Fred Stein fréquentait le milieu des réfugiés et celui
de l'intelligentsia française, qui combattaient pour la
dignité, la liberté de penser, la liberté de créer. Ses
premiers portraits sont ceux d'André Malraux, de Willy
Brandt, d'Arthur Koestler... Il en réalisera ensuite plus
d'un millier à Paris et à New York, quasiment inédits en
France jusqu'à aujourd'hui.
Son oeuvre est un magnifique témoignage non
seulement de la vie intellectuelle pendant les années
sombres de l'avant-guerre à Paris, mais également de
la migration des plus grands esprits vers l'Amérique, de
la force de l'histoire et de la résistance humaine.

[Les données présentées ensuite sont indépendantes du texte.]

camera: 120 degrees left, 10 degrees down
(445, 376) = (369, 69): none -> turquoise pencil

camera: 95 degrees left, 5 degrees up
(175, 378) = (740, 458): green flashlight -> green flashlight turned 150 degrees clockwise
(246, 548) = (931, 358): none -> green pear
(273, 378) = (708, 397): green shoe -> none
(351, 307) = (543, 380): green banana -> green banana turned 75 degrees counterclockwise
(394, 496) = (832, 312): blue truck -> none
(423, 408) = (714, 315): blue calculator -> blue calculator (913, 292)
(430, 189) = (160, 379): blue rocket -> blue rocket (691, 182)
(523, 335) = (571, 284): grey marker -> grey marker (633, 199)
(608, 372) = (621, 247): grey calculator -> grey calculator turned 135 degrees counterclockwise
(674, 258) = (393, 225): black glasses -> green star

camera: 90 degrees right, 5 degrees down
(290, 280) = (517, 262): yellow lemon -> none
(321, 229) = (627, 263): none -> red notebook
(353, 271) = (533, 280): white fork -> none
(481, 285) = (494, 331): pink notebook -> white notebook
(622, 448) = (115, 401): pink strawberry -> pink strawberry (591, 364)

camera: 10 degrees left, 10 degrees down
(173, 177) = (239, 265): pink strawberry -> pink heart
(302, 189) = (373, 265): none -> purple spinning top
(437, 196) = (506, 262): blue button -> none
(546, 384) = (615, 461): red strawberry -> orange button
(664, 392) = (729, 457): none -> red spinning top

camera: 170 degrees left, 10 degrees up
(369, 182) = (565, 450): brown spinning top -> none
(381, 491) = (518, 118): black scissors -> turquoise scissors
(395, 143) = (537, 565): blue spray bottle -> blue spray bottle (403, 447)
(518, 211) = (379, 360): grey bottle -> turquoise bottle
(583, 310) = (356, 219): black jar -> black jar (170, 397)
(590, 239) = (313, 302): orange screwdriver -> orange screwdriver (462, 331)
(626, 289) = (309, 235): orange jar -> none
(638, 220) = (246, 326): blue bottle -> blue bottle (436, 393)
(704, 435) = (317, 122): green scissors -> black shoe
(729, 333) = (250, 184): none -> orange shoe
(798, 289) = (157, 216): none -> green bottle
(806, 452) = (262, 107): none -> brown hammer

Voici enfin l'occasion de découvrir la vie étonnante et
ignorée d'un photographe aussi érudit qu'humaniste,
et les secrets de son métier. Fred Stein portait un réel
intérêt à ses modèles, aussi curieux d'engager de
longues discussions avec eux que de les saisir, avec son
appareil, à la seconde où ils se détendaient et, oubliant
l'objectif, se révélaient. D'où ces clichés d'un grand
naturel et d'une qualité remarquable.